The modifications at the four evaluation levels proposed by Phillips as compared to Kirkpatrick’s model are minor and insignificant. The core Phillips’ innovation is the introduction of the firths level, implying return on investments as a principal measuring tool, which compares net program benefits to the program costs. However, the calculation of ROI depends on the results obtained in the previous stages. As Ravicchio and Trentin (2015, p. 25) demonstrate, “to estimate ROI, we must first evaluate how the knowledge and skills acquired in the training course (Level II) are applied in the workplace (Level III).” There are several ROI calculations methods, and the assessor is free to choose whichever better fits his purposes and the available data.
The Success Case Method of Robert Brinkerhoff
The Success Case Method developed by Robert Brinkerhoff is based on an in-depth analysis of the best and the worst results demonstrated by the trainees in a particular program. This approach is employed to assess the outcomes of training and coaching by studying stories of success and failure. The purpose is not to evaluate the average performance of the participants, but to investigate the extreme cases. The focus is placed on determining the key factors that contributed to the failure or success.
The five principle steps in Brinkerhoff’s method include planning a study; determining the features of success; conducting a survey to detect the extreme cases; interviewing and documenting the relevant cases, presenting results, and giving recommendations (Brinkerhoff, 2003). The method is recommended for large scale and long term evaluations, especially for repeated assessment of the same program.
Choosing the Right Method for Talent Development Reporting
Out of the three approaches, the Phillips ROI Methodology provides a broader range of tools of data collection for Talent Development Reporting. The principle advantage of this approach is the involvement of quantitative techniques, which can be adapted to each particular case. Financial indicators, KPI, and ratios have sound grounds and are easily understood by decision-makers. Although a straightforward way to link training outcomes to specific business results does not always exist, the limitations may be diminished or eliminated by a smart modification of accurate data collection tools and methods.
Brinkerhoff, R. (2003) The success case method: find out quickly what’s working and what’s not.

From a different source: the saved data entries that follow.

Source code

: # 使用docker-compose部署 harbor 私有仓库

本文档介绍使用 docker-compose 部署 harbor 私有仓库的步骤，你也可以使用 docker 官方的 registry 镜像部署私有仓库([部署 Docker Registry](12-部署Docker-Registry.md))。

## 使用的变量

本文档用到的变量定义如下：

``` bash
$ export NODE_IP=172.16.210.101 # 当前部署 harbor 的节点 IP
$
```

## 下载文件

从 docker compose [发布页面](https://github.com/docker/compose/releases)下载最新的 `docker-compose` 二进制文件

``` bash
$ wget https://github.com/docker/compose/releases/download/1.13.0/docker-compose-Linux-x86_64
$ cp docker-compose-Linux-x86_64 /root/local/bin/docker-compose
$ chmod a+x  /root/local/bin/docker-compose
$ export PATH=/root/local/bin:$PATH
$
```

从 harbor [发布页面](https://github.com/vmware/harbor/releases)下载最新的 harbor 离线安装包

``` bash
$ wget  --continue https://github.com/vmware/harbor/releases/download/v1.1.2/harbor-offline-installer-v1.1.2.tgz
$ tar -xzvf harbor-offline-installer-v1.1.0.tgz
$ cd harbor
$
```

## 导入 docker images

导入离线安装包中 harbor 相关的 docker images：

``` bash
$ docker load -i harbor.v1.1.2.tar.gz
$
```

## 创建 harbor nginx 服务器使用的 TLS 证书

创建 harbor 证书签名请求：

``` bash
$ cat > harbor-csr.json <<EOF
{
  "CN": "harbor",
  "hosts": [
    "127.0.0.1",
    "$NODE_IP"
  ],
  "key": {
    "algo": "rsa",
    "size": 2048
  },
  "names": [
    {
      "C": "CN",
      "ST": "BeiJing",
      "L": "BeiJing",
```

San Francisco: Berrett-Koehler Publishers.
Ho, A., et al. (2016) ‘Exploration of hotel managers’ training evaluation practices and perceptions utilizing Kirkpatrick’s and Phillips’s models’, Journal of Human Resources in Hospitality & Tourism, 15(2), pp. 184–208.
Keen, C. and Berge, Z. (2014) ‘Beyond cost justification: evaluation frameworks in corporate distance training’, Performance Improvement, 53(10), pp. 22–28.
Kirkpatrick, D. (1994) Evaluating training programs: the four levels. San Francisco: Berrett‐Koehler Publishers.
Phillips, J. (2012) Return on investment in training and performance improvement programs. London, UK: Routledge.
Ravicchio, F. and Trentin, G. (2015) ‘Evaluating vocational educators’ training programs: a Kirkpatrick-inspired evaluation model’, Educational Technology, 55(3), pp. 22–28.